Matplotlib is the single most used Python package for 2D-graphics. It provides both a very quick way to visualize data from Python and publication-quality figures in many formats: line plots, contour plots, scatter plots, and Basemap plots. It comes with a set of default settings, but allows customization of all kinds of properties. However, we can easily create our chart with the defaults of almost every property in Matplotlib.
MongoDB is a type of NoSQL database. It is highly scalable, robust, and perfect to work with JavaScript-based web applications, because we can store data as JSON documents and use flexible schemas.
PyMongo is a Python distribution containing tools for working with MongoDB. Many tools have also been written for working with PyMongo to add more features such as MongoKit, Humongolus, MongoAlchemy, and Ming.
The scikit-learn is an open source machine-learning library using the Python programming language. It supports various machine learning models, such as classification, regression, and clustering algorithms, interoperated with the Python numerical and scientific libraries NumPy and SciPy. The latest scikit-learn version is 0.16.1, published in April 2015.

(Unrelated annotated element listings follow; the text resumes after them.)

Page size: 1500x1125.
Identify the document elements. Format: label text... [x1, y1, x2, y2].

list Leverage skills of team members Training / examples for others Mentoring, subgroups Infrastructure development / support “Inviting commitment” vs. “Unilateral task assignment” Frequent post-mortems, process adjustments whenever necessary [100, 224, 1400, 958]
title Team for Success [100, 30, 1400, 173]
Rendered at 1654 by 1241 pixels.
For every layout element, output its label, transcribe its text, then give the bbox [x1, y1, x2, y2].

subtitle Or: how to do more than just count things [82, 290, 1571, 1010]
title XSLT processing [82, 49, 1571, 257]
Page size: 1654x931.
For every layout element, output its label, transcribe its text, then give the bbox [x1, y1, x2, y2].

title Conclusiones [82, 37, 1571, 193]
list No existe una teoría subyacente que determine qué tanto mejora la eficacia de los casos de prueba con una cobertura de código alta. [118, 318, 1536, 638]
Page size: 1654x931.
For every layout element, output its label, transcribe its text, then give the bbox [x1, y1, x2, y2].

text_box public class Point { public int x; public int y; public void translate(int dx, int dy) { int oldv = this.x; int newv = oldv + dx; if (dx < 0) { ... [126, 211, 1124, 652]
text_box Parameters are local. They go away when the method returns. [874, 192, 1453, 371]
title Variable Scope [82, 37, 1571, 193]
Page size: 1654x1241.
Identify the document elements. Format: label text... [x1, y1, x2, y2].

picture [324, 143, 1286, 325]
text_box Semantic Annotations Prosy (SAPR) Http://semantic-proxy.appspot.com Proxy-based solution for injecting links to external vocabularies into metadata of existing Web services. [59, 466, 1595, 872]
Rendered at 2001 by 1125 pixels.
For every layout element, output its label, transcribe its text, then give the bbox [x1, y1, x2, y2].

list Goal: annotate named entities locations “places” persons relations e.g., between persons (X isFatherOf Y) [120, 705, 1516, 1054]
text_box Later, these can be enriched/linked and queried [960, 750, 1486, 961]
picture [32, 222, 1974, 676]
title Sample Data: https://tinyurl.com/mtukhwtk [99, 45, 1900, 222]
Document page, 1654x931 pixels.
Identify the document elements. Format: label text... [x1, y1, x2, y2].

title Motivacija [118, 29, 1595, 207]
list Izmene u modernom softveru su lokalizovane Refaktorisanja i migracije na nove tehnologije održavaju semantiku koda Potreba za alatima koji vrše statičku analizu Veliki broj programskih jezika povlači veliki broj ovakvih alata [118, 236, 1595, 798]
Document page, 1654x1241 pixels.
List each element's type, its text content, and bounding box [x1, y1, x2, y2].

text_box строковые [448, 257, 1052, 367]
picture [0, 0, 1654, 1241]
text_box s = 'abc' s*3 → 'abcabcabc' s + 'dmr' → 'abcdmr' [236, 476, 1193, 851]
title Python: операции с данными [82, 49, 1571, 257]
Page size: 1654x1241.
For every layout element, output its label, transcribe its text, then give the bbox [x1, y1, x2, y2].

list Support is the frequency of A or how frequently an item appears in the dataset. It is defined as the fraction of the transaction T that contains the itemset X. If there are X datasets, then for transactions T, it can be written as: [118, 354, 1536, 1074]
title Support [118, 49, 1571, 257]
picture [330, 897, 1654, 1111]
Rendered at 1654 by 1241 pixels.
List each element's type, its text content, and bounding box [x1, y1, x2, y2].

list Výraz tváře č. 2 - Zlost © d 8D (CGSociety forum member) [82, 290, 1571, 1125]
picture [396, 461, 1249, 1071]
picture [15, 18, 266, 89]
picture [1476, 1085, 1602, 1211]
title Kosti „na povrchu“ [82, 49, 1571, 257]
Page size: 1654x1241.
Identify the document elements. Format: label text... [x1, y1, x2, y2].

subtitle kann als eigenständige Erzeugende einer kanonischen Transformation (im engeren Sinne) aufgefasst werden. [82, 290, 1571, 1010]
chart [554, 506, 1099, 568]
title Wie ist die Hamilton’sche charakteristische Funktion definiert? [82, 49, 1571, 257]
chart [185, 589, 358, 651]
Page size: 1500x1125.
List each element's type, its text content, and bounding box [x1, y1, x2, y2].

In this chapter, we presented three main points. Firstly, we figured out the relationship between raw data, information and knowledge. Due to its contribution to our lives, we continued to discuss an overview of data analysis and processing steps in the second section. Finally, we introduced a few common supported libraries that are useful for practical data analysis applications. Among those, in the next chapters, we will focus on Python libraries in data analysis.
Practice exercise
The following table describes users' rankings on Snow White movies:
|
UserID |
Sex |
Location |
Ranking |
|---|---|---|---|
|
A |
Male |
Philips |
4 |
|
B |
Male |
VN |
2 |
|
C |
Male |
Canada |
1 |
|
D |
Male |
Canada |
2 |
|
E |
Female |
VN |
5 |
|
F |
Female |
NY |
4 |
Exercise 1: What information can we find in this table? What kind of knowledge can we derive from it?
Exercise 2: Based on the data analysis process in this chapter, try to define the data requirements and analysis steps needed to predict whether user B likes Maleficent movies or not.